Committee members were sympathetic, but it was unclear if they would steer more dollars to indigent defense, as they already are considering cuts to health care programs and public colleges because of the virus’s hit to state tax collections.

“I believe we have a problem,” said Rep. Jack McFarland, a Winnfield Republican. “No one has a solution right now. So, I appreciate the challenge you face. I hope that we can work with you moving forward.”

Rep. C. Denise Marcelle, a Baton Rouge Democrat, said without a functioning indigent defense system, violent criminals could be released because of inadequate legal representation.

“I just believe that we have to find a way,” Marcelle said. “It’s not just a grab for money.”

Rep. Raymond Crews, a Shreveport Republican, expressed interest in coming up with some funding. But he questioned whether public defenders need the full $28 million, which is the total amount they collect annually in fines and fees. He said some of that money might come in.
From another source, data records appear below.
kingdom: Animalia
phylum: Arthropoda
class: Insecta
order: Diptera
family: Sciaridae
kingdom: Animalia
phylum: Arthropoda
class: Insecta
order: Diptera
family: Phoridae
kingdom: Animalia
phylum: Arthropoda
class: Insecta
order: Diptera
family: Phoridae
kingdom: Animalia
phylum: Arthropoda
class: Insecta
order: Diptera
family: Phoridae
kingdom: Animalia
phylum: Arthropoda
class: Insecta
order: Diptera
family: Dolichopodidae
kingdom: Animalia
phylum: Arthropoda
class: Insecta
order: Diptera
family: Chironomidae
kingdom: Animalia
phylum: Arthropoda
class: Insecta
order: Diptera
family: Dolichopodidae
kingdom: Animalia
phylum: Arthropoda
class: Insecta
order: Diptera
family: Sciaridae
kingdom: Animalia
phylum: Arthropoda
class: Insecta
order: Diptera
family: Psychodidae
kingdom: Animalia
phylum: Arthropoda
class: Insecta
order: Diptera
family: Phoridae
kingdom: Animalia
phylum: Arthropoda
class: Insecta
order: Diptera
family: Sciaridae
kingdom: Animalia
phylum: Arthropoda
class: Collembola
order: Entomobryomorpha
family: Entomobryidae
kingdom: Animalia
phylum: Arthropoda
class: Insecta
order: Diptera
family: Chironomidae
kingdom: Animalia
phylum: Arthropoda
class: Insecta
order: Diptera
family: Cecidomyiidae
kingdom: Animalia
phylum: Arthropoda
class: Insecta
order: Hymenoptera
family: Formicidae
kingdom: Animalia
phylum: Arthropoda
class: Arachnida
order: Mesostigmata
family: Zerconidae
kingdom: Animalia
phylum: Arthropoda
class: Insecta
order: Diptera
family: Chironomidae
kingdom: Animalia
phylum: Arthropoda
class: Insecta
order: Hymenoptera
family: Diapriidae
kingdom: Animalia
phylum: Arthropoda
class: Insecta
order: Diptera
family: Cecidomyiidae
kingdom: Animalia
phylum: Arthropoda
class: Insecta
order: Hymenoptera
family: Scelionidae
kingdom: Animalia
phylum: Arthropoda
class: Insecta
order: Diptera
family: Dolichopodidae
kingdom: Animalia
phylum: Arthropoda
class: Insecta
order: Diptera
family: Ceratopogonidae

“I don’t see how you’re not going to collect any of it,” Crews said, suggesting the indigent defense system work on a more specific figure of what dollars might be lost.

Appropriations Chairman Jerome “Zee” Zeringue, a Houma Republican, and other lawmakers questioned if more dollars could be steered away from the Louisiana Public Defender Board and its program for defending death penalty cases and to local districts instead.

Blouin said that would only reshuffle the too few dollars available, not solve the problem.